:: Given instruction 1 ::
According to the article on the suburban frost, what temperature did the Aurora Municipal Airport in Sugar Grove report?

[Start of Extracted text]

If you feel stressed going straight from cranking up the heat to turning on the air-conditioning, imagine how all those Mother's Day gift plants feel. Pity the poor petunias, impatiens and begonias.

“All those hanging baskets people get for Mother's Day, if they were under an eave, they are probably OK. But if they got frosted, you're going to see it,” says Kris Bachtell, vice president of collections and facilities at the Morton Arboretum in Lisle, where temperatures dropped to 30 degrees early Monday. “If you already planted your pepper or tomato plants, you might not like it.”

The Aurora Municipal Airport in Sugar Grove reported 29 degrees. Temperatures dipped to 33 in Barrington, 32 in Elgin and West Chicago, and 30 in Mundelein, McHenry, Waukegan and Lisle, as pockets of the suburbs suffered frost.

“Everybody knows I know plants, so I was making home visitations like a doctor would,” Bachtell says of the Naperville neighborhood where he lives. “My oregano, my geraniums, I brought those in.”

He advised neighbors to cover their pepper and tomato plants with tents made of bed sheets to trap the warmth of the ground and keep frost off the plants. Of course, Bachtell's plant prescription for today, when temperatures are expected to rocket into the mid- to upper 80s, is the direct opposite.

“You've got to take those structures off so the plants don't get too hot,” he says. “These are stressfully odd times. Plants have to be extra hearty here.”

Not all of the thousands of plants at Goebbert's Farm & Garden Center in South Barrington are equipped to handle the extremes.

“The night before, we lost a couple of pepper plants that were left out, “ says Goebbert's manager Sue Murdock, who had staff members bring plants inside or cover them at night with burlap bags until Monday's warm-up. Mother's Day is the traditional start of planting season, but Murdock says customers were told to hold off until this week.

“Now, I'm getting itchy. I haven't planted anything yet,” says regular customer Doreen Kwasek of South Barrington, who put off buying a cartload of hydrangeas until Monday.

[End of Extracted text]

:: Given instruction 2 ::
Output the stretch of entries from the line containing "Tuesday, 12:50 PM: which" through the end of the entries as a JSON list of strings, one per line, with blank lines omitted.

[Start of Stored rows]

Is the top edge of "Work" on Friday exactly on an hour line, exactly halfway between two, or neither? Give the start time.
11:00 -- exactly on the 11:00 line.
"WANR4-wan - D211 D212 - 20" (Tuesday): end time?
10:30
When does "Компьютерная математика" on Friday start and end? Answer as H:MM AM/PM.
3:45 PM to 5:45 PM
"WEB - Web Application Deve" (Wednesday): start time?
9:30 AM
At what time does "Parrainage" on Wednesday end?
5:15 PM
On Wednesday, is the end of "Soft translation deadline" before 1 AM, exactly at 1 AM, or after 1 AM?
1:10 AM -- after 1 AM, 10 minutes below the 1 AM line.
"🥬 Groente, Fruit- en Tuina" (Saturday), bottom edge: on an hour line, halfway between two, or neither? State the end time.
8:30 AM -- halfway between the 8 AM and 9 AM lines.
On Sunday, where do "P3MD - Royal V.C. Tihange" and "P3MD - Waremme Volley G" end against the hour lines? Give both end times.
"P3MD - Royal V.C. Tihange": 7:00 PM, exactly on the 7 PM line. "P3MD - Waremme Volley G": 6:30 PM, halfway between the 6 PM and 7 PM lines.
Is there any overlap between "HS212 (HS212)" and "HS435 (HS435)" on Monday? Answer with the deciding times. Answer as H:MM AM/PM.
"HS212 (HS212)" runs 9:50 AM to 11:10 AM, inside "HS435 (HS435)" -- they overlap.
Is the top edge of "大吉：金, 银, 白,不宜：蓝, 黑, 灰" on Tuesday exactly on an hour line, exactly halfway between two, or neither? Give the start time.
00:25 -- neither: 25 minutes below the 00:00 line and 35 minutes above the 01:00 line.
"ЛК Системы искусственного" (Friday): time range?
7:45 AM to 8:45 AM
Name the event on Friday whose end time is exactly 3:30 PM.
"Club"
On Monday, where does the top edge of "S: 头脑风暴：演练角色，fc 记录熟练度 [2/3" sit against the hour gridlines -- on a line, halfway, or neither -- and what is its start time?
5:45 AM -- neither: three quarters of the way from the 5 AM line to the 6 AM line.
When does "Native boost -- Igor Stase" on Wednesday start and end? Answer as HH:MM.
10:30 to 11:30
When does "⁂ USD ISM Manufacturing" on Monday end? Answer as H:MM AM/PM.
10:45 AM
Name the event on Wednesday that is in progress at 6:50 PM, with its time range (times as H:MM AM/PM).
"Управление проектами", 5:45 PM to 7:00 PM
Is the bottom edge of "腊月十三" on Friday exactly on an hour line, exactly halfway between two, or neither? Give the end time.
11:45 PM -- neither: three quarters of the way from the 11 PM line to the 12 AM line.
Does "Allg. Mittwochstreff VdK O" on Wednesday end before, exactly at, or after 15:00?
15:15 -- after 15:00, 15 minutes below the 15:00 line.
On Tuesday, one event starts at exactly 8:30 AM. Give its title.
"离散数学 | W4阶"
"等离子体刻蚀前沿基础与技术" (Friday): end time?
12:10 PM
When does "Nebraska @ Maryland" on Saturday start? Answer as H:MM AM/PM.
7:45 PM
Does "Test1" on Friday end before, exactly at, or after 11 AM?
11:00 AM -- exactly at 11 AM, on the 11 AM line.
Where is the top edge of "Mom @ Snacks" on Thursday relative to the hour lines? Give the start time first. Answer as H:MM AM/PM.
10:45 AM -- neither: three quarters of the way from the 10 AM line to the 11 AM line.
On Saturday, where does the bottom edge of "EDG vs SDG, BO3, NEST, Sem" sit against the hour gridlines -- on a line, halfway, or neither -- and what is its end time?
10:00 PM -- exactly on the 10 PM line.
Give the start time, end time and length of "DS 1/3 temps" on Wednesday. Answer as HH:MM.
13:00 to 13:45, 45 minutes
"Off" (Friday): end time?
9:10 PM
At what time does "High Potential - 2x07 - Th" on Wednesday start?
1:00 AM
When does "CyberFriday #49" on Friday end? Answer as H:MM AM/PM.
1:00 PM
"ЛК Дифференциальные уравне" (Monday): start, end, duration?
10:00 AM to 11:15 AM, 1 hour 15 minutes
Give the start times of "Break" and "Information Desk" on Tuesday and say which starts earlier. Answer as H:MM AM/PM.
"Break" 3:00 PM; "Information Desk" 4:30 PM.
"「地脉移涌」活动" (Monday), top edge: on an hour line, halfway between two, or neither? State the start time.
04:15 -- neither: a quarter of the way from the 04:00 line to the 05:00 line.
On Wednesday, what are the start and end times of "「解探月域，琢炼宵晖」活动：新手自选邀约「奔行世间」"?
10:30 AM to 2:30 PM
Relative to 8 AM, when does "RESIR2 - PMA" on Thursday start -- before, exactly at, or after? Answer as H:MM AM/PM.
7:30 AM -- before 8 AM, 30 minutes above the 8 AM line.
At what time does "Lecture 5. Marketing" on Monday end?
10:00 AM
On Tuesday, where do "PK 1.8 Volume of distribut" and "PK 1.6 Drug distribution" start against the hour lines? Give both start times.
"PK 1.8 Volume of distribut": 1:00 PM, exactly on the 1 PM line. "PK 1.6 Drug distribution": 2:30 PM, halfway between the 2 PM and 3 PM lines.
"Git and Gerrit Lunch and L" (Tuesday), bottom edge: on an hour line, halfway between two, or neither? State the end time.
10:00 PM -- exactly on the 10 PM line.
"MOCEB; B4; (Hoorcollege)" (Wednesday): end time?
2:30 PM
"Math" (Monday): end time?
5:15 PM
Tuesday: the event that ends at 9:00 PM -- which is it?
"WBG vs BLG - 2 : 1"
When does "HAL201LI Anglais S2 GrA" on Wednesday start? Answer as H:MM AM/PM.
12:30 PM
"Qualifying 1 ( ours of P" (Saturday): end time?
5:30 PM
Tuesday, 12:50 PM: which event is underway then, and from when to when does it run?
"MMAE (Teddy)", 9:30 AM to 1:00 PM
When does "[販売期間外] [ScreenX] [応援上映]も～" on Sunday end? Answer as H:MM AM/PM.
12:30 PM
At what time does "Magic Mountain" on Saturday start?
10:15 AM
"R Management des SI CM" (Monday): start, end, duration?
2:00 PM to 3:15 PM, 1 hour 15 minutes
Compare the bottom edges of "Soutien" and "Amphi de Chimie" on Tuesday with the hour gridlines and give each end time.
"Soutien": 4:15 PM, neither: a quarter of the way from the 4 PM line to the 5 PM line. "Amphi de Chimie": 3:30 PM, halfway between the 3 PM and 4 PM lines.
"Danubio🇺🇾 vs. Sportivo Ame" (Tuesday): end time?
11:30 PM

[End of Stored rows]

:: Task result 1 ::
29 degrees.

:: Task result 2 ::
[
  "Tuesday, 12:50 PM: which event is underway then, and from when to when does it run?",
  "\"MMAE (Teddy)\", 9:30 AM to 1:00 PM",
  "When does \"[販売期間外] [ScreenX] [応援上映]も～\" on Sunday end? Answer as H:MM AM/PM.",
  "12:30 PM",
  "At what time does \"Magic Mountain\" on Saturday start?",
  "10:15 AM",
  "\"R Management des SI CM\" (Monday): start, end, duration?",
  "2:00 PM to 3:15 PM, 1 hour 15 minutes",
  "Compare the bottom edges of \"Soutien\" and \"Amphi de Chimie\" on Tuesday with the hour gridlines and give each end time.",
  "\"Soutien\": 4:15 PM, neither: a quarter of the way from the 4 PM line to the 5 PM line. \"Amphi de Chimie\": 3:30 PM, halfway between the 3 PM and 4 PM lines.",
  "\"Danubio🇺🇾 vs. Sportivo Ame\" (Tuesday): end time?",
  "11:30 PM"
]